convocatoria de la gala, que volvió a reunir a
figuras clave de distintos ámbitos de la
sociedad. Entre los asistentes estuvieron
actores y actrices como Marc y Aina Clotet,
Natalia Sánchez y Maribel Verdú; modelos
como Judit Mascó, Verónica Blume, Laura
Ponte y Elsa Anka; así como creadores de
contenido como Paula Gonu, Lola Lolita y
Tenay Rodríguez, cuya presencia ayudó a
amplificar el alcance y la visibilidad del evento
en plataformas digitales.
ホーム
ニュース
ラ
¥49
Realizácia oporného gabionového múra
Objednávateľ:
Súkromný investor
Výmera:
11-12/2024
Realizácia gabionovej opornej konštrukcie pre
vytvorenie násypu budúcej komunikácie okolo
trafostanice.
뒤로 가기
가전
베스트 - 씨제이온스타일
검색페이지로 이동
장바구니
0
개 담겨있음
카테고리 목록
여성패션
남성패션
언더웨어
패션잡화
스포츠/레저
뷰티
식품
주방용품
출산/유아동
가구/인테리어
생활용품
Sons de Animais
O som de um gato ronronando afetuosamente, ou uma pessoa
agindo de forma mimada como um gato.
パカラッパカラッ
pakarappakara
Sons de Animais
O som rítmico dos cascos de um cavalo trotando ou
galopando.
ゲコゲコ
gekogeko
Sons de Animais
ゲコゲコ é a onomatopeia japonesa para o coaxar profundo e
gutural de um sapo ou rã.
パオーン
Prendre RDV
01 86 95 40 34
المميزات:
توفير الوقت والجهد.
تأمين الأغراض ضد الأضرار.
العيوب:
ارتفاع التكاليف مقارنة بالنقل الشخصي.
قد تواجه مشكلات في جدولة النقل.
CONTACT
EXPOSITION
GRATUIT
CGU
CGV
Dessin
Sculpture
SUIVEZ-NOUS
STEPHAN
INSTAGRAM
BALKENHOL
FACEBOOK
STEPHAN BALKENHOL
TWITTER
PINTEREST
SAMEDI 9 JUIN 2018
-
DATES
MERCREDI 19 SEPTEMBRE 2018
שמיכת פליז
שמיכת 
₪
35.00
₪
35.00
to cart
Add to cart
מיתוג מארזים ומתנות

> **Task instructions**
Beginning with the line in which "gutural de um sapo ou rã." appears, set down each line through the last one in the listing, unchanged and with no extras.

> **Task solution**
gutural de um sapo ou rã.
パオーン
Prendre RDV
01 86 95 40 34
المميزات:
توفير الوقت والجهد.
تأمين الأغراض ضد الأضرار.
العيوب:
ارتفاع التكاليف مقارنة بالنقل الشخصي.
قد تواجه مشكلات في جدولة النقل.
CONTACT
EXPOSITION
GRATUIT
CGU
CGV
Dessin
Sculpture
SUIVEZ-NOUS
STEPHAN
INSTAGRAM
BALKENHOL
FACEBOOK
STEPHAN BALKENHOL
TWITTER
PINTEREST
SAMEDI 9 JUIN 2018
-
DATES
MERCREDI 19 SEPTEMBRE 2018
שמיכת פליז
שמיכת 
₪
35.00
₪
35.00
to cart
Add to cart
מיתוג מארזים ומתנות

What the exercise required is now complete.